BEGIN

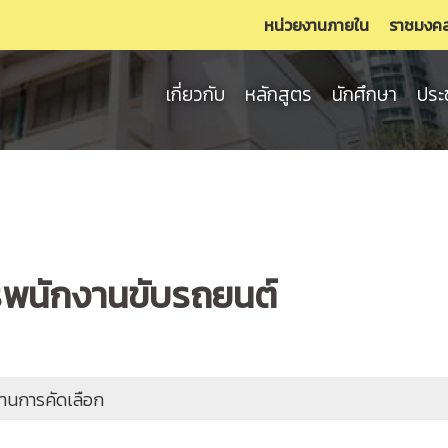
หน่วยงานภายใน
ราชมงค
เกี่ยวกับ
หลักสูตร
นักศึกษา
ประ
รพนักงานขับรถยนต์
้ผ่านการคัดเลือก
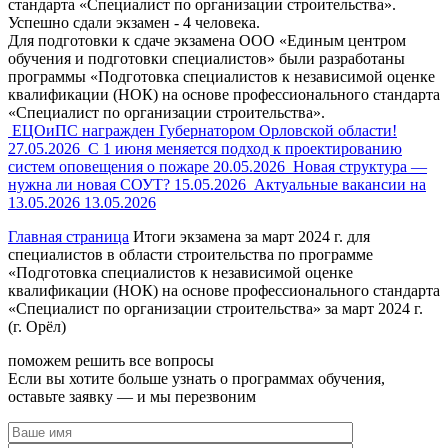
стандарта «Специалист по организации строительства».
Успешно сдали экзамен - 4 человека.
Для подготовки к сдаче экзамена ООО «Единым центром
обучения и подготовки специалистов» были разработаны
программы «Подготовка специалистов к независимой оценке
квалификации (НОК) на основе профессионального стандарта
«Специалист по организации строительства».
ЕЦОиПС награжден Губернатором Орловской области!
27.05.2026
С 1 июня меняется подход к проектированию
систем оповещения о пожаре
20.05.2026
Новая структура —
нужна ли новая СОУТ?
15.05.2026
Актуальные вакансии на
13.05.2026
13.05.2026
Главная страница
Итоги экзамена за март 2024 г. для
специалистов в области строительства по программе
«Подготовка специалистов к независимой оценке
квалификации (НОК) на основе профессионального стандарта
«Специалист по организации строительства» за март 2024 г.
(г. Орёл)
поможем решить все вопросы
Если вы хотите больше узнать о программах обучения,
оставьте заявку — и мы перезвоним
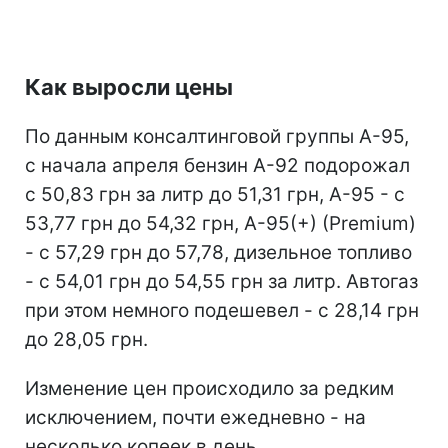
Как выросли цены
По данным консалтинговой группы А-95,
с начала апреля бензин А-92 подорожал
с 50,83 грн за литр до 51,31 грн, А-95 - с
53,77 грн до 54,32 грн, А-95(+) (Premium)
- с 57,29 грн до 57,78, дизельное топливо
- с 54,01 грн до 54,55 грн за литр. Автогаз
при этом немного подешевел - с 28,14 грн
до 28,05 грн.
Изменение цен происходило за редким
исключением, почти ежедневно - на
несколько копеек в день.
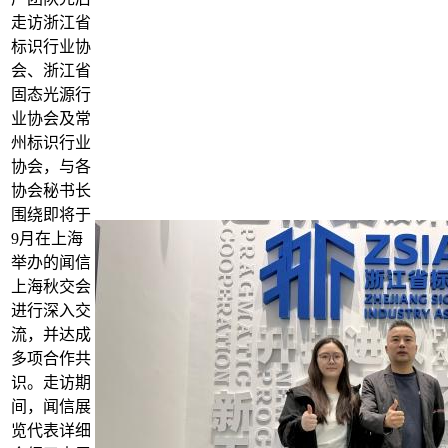
走访浙江省
标识行业协
会、浙江省
固态光源行
业协会及常
州标识行业
协会，与各
协会秘书长
围绕即将于
9月在上海
举办的闻信
上海秋交会
进行深入交
流，并达成
多项合作共
识。走访期
间，闻信展
览代表详细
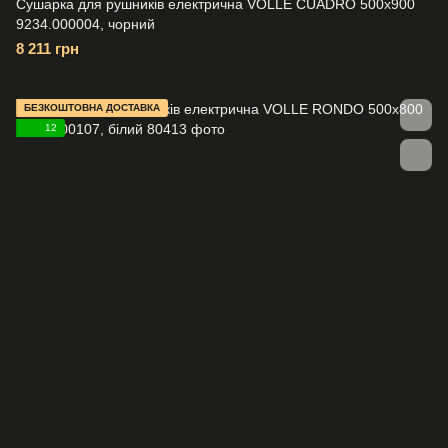
Сушарка для рушників електрична VOLLE CUADRO 500x900
9234.000004, чорний
8 211 грн
БЕЗКОШТОВНА ДОСТАВКА
12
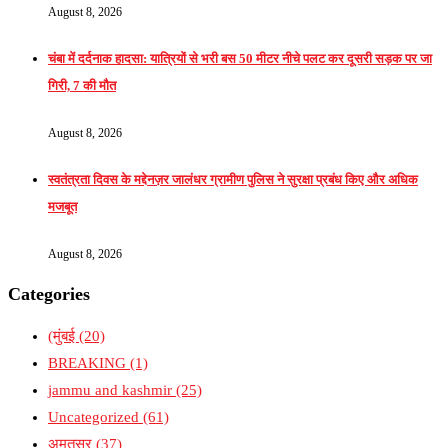
August 8, 2026
चंबा में दर्दनाक हादसा: यात्रियों से भरी बस 50 मीटर नीचे पलट कर दूसरी सड़क पर जा
गिरी, 7 की मौत
August 8, 2026
स्वतंत्रता दिवस के मद्देनज़र जालंधर ग्रामीण पुलिस ने सुरक्षा प्रबंध किए और अधिक
मजबूत
August 8, 2026
Categories
(मुंबई
(20)
BREAKING
(1)
jammu and kashmir
(25)
Uncategorized
(61)
अमृतसर
(37)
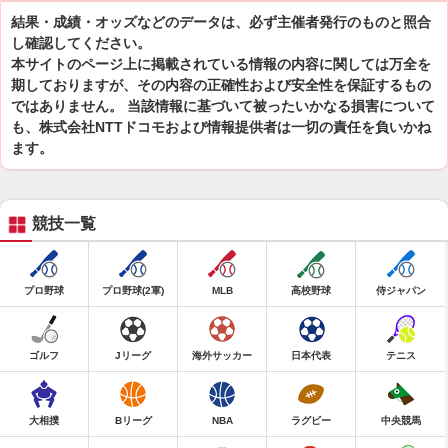
結果・成績・オッズなどのデータは、必ず主催者発行のものと照合
し確認してください。
本サイトのページ上に掲載されている情報の内容に関しては万全を
期しておりますが、その内容の正確性および安全性を保証するもの
ではありません。 当該情報に基づいて被ったいかなる損害について
も、株式会社NTTドコモおよび情報提供者は一切の責任を負いかね
ます。
競技一覧
プロ野球
プロ野球(2軍)
MLB
高校野球
侍ジャパン
ゴルフ
Jリーグ
海外サッカー
日本代表
テニス
大相撲
Bリーグ
NBA
ラグビー
中央競馬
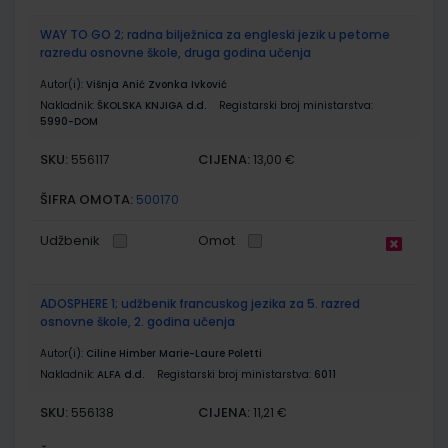
WAY TO GO 2; radna bilježnica za engleski jezik u petome
razredu osnovne škole, druga godina učenja
Autor(i):
Višnja Anić Zvonka Ivković
Nakladnik:
ŠKOLSKA KNJIGA d.d.
Registarski broj ministarstva:
5990-DOM
SKU:
CIJENA:
556117
13,00 €
ŠIFRA OMOTA:
500170
Udžbenik
Omot
ADOSPHERE 1; udžbenik francuskog jezika za 5. razred
osnovne škole, 2. godina učenja
Autor(i):
Ciline Himber Marie-Laure Poletti
Nakladnik:
ALFA d.d.
Registarski broj ministarstva:
6011
SKU:
CIJENA:
556138
11,21 €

END

* Goal of the exercise: Retrieve each line of the data in which the word "обучения" can be found.

* Output:
обучения и подготовки специалистов» были разработаны
Если вы хотите больше узнать о программах обучения,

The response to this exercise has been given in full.